What is needed: Each line of the records that holds "Lederhosen" should be shown in full.

(Change detection data)
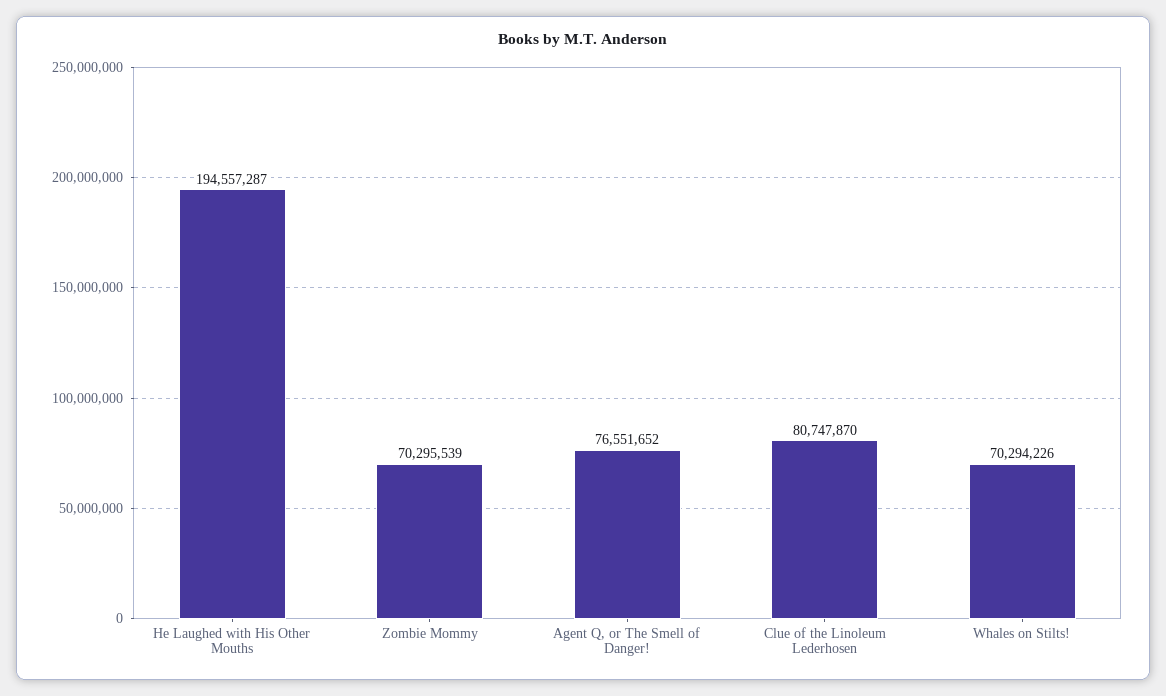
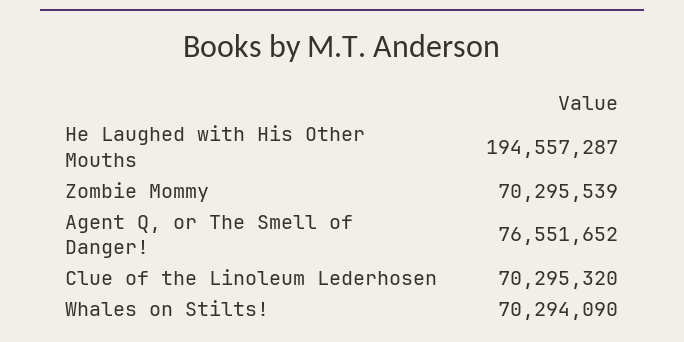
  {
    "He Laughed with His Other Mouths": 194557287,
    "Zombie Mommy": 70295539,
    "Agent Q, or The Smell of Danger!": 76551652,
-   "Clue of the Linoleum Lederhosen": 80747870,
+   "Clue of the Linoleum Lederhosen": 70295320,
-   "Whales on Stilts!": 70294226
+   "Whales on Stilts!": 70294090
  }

Response to the task:
-   "Clue of the Linoleum Lederhosen": 80747870,
+   "Clue of the Linoleum Lederhosen": 70295320,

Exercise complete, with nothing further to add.